01 - Lightly grease the inside of a 6-quart crockpot with cooking spray or oil.
02 - Place the chicken breasts in the bottom of the slow cooker. Sprinkle evenly with cumin, chili powder, garlic powder, salt, and pepper on both sides.
03 - Layer the diced onion, red bell pepper, frozen corn, and drained black beans over the seasoned chicken.
04 - Pour 1 cup of enchilada sauce evenly over the vegetable and bean mixture.
05 - Arrange half of the quartered tortilla pieces over the sauce mixture. Top with 1 cup of the shredded Mexican cheese blend.
06 - Pour the remaining 1 cup of enchilada sauce over the cheese layer. Add the remaining tortilla pieces and top with the final cup of shredded cheese.

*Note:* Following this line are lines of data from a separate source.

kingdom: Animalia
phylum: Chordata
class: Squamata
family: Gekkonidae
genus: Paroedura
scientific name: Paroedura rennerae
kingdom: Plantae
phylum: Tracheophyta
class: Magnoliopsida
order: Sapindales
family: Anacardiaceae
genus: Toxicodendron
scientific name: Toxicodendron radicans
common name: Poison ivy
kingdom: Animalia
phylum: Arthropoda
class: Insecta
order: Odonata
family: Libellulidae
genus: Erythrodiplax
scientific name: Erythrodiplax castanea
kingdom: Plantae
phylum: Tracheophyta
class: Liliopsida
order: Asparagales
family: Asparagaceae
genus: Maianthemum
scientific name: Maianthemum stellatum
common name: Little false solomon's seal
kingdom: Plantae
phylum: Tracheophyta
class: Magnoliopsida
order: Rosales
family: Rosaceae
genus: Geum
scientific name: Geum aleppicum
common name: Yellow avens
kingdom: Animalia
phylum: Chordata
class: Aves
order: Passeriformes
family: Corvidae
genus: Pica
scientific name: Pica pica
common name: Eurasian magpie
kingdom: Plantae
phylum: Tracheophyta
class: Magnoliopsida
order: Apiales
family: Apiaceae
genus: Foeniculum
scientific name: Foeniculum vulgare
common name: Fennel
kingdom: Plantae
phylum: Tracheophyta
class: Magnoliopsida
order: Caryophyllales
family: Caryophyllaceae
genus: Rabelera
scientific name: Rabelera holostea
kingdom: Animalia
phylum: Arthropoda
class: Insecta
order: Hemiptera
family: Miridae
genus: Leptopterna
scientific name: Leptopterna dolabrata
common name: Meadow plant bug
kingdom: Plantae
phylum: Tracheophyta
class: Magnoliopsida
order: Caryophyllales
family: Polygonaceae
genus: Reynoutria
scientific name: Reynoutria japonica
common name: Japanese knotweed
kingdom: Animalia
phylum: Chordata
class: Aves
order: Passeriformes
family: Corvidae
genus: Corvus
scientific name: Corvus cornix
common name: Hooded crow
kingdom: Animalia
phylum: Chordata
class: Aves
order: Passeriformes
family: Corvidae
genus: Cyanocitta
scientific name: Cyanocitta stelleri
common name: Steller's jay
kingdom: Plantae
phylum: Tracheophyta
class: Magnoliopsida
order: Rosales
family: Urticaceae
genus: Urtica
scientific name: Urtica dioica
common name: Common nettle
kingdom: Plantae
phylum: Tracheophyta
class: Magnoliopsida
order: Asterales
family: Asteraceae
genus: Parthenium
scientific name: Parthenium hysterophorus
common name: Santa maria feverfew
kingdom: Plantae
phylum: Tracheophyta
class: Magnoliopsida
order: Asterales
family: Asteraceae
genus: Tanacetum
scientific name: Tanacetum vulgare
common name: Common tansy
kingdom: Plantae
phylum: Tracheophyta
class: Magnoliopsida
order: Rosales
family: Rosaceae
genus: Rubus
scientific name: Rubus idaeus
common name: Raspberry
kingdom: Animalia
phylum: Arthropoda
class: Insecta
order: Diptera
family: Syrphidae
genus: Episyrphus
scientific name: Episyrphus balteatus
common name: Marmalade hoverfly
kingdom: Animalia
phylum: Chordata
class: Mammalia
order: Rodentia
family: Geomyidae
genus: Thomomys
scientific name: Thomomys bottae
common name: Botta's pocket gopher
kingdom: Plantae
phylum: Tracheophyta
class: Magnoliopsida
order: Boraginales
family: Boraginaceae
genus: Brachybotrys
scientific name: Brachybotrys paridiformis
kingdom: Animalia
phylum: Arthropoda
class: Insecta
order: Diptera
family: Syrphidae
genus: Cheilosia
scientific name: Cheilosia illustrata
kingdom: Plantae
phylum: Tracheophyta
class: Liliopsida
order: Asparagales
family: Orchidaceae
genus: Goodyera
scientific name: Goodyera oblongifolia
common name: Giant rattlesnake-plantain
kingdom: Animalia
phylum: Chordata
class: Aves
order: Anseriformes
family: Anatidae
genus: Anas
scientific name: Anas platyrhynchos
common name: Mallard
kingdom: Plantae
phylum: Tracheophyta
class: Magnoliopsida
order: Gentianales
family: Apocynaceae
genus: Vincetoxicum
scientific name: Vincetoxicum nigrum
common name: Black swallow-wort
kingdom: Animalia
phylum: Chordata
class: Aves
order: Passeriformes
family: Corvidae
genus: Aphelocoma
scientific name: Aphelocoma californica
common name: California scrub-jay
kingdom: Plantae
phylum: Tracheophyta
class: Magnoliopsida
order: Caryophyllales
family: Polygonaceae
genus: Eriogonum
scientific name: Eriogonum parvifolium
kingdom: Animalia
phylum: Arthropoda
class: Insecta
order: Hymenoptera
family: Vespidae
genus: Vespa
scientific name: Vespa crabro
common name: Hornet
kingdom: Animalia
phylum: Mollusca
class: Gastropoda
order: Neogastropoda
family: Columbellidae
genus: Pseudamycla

07 - Cover and cook on low heat for 4 hours, or until the chicken is cooked through and tender (internal temperature reaches 165°F).
08 - About 20 minutes before serving, remove the lid and shred the chicken directly in the crockpot using two forks. Mix thoroughly to combine all ingredients. Cover and let sit for 15-20 minutes to allow flavors to meld.
09 - Serve hot, garnished with chopped fresh cilantro, sliced green onions, and a dollop of sour cream if desired.